病院廊下の真菌による空気汚染の 10 年間の調査:真菌曝露リスクを予測するための信頼できる指標は何か?
A 10-year survey of fungal aerocontamination in hospital corridors: a reliable sentinel to predict fungal exposure risk?
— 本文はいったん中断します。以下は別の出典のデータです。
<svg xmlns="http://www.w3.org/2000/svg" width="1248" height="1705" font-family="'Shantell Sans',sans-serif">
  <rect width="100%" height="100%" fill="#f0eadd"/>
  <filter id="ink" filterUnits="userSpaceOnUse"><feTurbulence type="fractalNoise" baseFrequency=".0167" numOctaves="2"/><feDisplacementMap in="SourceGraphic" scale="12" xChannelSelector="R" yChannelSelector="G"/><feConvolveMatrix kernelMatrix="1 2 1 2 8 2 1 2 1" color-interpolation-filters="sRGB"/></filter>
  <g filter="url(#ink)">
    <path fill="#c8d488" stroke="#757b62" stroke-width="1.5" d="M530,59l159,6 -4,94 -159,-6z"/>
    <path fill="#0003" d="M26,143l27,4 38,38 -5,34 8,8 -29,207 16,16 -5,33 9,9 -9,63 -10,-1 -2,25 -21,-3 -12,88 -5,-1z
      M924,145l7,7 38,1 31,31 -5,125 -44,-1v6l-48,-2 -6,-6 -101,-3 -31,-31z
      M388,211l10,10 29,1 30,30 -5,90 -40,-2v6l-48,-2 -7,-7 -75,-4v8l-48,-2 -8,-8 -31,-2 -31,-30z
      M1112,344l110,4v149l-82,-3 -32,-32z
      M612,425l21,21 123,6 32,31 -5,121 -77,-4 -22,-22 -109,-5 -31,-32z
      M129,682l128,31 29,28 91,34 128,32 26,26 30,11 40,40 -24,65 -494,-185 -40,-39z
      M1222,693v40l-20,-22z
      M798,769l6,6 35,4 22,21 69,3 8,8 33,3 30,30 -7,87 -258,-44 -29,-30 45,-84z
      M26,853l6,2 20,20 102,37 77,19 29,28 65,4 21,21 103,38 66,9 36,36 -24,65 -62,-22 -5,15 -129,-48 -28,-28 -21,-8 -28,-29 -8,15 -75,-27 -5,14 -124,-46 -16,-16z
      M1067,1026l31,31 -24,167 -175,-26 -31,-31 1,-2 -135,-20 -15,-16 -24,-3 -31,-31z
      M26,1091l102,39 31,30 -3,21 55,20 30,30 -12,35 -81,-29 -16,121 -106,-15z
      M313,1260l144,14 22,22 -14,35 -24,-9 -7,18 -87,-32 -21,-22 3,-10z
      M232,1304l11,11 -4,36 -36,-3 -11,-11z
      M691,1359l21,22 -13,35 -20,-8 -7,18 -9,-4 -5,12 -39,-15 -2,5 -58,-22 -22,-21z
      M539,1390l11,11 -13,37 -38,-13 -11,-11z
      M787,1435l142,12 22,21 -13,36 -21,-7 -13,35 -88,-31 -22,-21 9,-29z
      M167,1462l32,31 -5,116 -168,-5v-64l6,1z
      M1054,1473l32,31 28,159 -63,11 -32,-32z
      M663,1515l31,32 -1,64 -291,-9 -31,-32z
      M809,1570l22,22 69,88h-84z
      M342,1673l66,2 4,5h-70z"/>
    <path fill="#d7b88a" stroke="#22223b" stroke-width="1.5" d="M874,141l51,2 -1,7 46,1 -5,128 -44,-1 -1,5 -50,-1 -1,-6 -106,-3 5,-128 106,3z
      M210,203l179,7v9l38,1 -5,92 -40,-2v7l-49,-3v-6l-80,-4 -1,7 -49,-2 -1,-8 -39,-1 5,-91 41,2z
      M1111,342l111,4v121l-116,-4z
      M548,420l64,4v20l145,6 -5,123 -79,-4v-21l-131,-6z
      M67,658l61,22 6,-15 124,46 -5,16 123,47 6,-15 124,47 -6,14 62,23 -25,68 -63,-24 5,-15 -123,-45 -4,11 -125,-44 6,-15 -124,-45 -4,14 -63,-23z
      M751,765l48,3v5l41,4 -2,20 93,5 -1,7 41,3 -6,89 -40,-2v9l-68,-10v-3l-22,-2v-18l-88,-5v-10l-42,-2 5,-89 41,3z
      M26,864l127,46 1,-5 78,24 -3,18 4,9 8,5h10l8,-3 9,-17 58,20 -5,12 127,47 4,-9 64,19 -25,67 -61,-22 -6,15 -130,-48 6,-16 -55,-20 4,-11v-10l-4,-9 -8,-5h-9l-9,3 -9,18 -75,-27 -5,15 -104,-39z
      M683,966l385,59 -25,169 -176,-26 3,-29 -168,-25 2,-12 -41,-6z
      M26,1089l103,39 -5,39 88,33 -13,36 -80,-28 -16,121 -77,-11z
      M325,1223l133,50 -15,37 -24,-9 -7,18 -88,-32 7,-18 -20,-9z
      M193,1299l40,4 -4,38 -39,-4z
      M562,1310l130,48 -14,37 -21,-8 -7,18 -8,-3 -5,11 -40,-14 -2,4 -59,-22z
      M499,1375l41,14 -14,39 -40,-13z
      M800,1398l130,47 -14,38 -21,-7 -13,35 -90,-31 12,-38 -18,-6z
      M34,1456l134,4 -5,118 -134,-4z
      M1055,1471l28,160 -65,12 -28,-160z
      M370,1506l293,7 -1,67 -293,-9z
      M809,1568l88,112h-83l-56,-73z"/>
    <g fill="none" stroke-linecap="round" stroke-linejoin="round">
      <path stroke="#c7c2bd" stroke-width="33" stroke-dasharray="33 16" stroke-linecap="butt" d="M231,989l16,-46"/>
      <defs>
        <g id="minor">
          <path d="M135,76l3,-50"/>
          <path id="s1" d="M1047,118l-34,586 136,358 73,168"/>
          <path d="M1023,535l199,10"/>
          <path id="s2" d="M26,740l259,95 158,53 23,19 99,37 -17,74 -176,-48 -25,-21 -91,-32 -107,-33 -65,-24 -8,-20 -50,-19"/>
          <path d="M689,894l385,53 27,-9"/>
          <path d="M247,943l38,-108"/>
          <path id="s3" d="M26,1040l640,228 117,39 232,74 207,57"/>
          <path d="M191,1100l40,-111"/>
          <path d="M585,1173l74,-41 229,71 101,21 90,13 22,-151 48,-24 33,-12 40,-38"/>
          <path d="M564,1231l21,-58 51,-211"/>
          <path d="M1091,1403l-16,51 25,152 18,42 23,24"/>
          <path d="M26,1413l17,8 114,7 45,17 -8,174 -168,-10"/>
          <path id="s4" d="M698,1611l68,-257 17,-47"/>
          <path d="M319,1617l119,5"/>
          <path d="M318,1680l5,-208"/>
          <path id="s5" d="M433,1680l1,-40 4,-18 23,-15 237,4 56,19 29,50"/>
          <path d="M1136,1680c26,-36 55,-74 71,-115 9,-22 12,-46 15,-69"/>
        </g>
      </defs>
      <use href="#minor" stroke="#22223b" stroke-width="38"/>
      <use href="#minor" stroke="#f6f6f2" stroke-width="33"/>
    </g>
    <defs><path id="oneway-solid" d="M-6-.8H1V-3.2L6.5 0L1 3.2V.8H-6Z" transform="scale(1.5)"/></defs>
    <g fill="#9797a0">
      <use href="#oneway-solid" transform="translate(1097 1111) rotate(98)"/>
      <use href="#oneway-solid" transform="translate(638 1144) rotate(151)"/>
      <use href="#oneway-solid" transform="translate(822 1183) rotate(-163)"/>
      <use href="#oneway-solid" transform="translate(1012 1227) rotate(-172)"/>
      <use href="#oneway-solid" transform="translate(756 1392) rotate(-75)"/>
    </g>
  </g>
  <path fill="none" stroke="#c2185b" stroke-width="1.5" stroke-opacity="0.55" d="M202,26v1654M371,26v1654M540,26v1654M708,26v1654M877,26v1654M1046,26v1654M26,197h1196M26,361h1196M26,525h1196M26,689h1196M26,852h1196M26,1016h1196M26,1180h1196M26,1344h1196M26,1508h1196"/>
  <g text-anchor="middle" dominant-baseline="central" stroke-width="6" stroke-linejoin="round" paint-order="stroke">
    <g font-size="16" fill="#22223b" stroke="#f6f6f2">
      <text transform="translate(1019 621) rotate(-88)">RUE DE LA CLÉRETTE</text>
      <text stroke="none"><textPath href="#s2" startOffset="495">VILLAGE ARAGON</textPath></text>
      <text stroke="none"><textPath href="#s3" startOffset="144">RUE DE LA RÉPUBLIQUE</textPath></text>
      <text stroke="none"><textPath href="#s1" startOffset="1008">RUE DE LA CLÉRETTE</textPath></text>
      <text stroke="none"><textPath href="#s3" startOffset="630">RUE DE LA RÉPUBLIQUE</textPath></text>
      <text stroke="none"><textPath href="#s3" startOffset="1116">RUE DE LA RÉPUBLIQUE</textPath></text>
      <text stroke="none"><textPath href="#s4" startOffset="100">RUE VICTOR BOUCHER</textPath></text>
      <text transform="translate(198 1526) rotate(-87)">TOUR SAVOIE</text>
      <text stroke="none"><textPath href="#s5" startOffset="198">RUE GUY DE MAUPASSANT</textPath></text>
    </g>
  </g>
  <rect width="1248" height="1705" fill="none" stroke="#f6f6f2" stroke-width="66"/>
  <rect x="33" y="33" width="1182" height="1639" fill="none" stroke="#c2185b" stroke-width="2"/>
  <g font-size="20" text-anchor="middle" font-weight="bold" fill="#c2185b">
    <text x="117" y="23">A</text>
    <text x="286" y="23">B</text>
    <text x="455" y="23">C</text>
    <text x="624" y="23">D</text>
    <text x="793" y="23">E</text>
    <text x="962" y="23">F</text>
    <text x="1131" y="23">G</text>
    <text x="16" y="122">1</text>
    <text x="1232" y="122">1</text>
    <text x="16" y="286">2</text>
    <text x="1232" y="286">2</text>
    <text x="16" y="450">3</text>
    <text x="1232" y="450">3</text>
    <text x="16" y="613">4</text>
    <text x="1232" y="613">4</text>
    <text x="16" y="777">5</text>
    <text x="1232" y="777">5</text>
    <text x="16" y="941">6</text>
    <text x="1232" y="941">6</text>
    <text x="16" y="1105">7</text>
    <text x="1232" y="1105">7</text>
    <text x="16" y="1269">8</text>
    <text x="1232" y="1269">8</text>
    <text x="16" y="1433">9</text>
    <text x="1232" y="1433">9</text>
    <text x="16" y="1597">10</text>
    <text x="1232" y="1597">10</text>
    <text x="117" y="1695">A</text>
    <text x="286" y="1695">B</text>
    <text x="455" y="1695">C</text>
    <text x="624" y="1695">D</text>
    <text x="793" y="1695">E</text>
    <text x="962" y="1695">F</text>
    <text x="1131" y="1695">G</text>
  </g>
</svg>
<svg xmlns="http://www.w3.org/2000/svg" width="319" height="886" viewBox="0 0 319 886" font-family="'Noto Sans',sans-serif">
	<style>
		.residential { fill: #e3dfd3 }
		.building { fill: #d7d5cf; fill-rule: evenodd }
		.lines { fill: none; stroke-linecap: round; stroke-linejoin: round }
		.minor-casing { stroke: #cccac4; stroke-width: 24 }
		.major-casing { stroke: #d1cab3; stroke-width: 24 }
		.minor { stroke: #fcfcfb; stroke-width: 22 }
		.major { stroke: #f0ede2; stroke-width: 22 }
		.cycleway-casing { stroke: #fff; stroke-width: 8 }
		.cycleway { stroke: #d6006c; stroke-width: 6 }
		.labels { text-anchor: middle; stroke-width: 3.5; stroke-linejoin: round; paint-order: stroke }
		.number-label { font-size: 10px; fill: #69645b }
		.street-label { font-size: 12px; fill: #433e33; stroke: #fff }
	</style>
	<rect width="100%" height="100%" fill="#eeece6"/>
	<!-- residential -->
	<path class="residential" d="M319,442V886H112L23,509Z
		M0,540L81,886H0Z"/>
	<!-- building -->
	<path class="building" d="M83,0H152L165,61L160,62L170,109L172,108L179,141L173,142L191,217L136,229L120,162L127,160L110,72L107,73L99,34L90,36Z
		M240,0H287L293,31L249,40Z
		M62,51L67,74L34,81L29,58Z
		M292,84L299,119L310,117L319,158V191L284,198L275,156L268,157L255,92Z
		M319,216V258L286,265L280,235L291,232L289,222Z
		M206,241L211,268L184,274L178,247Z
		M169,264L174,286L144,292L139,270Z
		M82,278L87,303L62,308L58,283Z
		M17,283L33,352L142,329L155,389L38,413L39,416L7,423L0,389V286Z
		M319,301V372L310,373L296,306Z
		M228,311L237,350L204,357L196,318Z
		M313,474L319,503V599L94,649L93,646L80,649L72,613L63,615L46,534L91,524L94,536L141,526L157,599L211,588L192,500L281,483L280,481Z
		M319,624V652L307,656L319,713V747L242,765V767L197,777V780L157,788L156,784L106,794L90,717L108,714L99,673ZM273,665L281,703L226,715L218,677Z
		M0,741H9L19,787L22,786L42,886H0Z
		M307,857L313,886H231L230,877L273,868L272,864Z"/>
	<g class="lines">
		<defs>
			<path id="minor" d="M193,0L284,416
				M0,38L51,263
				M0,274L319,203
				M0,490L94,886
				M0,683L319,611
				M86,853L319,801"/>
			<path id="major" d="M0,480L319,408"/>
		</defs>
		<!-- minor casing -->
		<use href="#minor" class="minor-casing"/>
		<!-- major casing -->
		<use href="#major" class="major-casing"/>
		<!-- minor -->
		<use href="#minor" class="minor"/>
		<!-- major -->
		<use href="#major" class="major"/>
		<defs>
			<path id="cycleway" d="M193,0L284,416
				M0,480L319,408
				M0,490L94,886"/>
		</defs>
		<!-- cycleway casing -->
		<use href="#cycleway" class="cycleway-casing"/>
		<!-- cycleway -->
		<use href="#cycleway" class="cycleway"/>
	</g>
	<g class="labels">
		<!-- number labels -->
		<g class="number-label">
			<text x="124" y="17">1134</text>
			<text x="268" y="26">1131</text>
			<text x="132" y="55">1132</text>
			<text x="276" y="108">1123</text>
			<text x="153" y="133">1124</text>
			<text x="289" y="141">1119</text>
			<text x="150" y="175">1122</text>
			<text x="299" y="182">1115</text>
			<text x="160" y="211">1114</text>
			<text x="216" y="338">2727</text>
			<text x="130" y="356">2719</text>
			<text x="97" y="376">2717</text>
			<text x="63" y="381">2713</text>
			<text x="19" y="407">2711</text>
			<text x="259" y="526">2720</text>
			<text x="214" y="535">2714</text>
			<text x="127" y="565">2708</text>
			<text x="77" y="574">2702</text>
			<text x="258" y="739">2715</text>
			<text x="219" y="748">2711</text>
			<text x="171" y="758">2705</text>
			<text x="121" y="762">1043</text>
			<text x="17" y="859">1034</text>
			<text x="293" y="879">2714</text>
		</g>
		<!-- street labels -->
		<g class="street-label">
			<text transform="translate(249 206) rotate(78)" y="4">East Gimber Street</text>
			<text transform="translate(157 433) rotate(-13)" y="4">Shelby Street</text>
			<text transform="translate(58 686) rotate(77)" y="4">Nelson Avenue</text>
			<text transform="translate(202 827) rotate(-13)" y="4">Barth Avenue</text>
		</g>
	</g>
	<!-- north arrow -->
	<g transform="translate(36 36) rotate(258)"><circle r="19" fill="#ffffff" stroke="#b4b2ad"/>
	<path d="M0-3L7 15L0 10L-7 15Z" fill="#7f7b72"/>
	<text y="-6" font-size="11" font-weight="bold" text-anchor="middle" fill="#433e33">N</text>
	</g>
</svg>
G. Reboux*, H. Gbaguidi-Haore, A.P. Bellanger, F. Demonmerot, K. Houdrouge, E. Deconinck, X. Bertrand, L. Millon
*University Hospital Jean Minjoz Besançon, France
Journal of Hospital Infection (2014) 87, 34-40
背景
侵襲性真菌感染症は、血液内科部門に入院中の高リスク患者にとって脅威である。フランスのガイドラインは、真菌による空気汚染のモニタリングを 3 か月ごとに行うことを推奨している。Besançon 大学病院では 2002 年以降、数棟を新築するなどの拡張が進められた。その結果、環境調査が強化され、現在は週 1 回の頻度で実施されている。
目的
真菌曝露と侵襲性真菌感染症リスクの評価指標として、血液内科部門の廊下および病院内の主廊下での真菌による空気汚染の測定の意義について、後向きに評価すること。
方法
血液内科部門の廊下と病院内の主廊下のそれぞれ同位置で、10 年間にわたって週 1 回、吸引による空気サンプル採取を行い、合計 2,706 件を調査した。すべての真菌の同定を行った。日和見菌種のレベルがピーク(> 40 コロニー形成単位/m3)に到達した場合、および予防措置を計画した場合には、血液内科部門と院内衛生部門に対して組織的に警告を行った。2007 年以降、フランス衛生当局に対して侵襲性アスペルギルス症の全症例を報告しいる。Cuzick 検定、Mann-Kendall 傾向検定、自己相関、および Spearman の順位相関検定を用いてデータの統計解析を行った。
結果
10 年間のサーベイランス期間中に、病院内の主廊下でアスペルギルス・フミガーツス(Aspergillus fumigatus)のピークが 12 回認められ、血液内科部門の廊下では A. fumigatus 汚染が 1 年間で最大 6 回検出された。真菌曝露を抑制するために、換気システムと暖房の再点検、洗浄・消毒の強化、および明確な指示書の作成を行うことを決定した。
結論
A. fumigatus の検出と侵襲性アスペルギルス症との間に有意な関連は認められなかった。週 1 回の調査は、医療従事者の警戒心の向上に寄与した。それにもかかわらず、2007 年以降も 58 例の侵襲性アスペルギルス症が確認されている。
サマリー原文(英語)はこちら
監訳者コメント:
設備は老朽化や周辺の改築工事などの影響も受けるため、アスペルギルス対策には総合的な視点が重要である。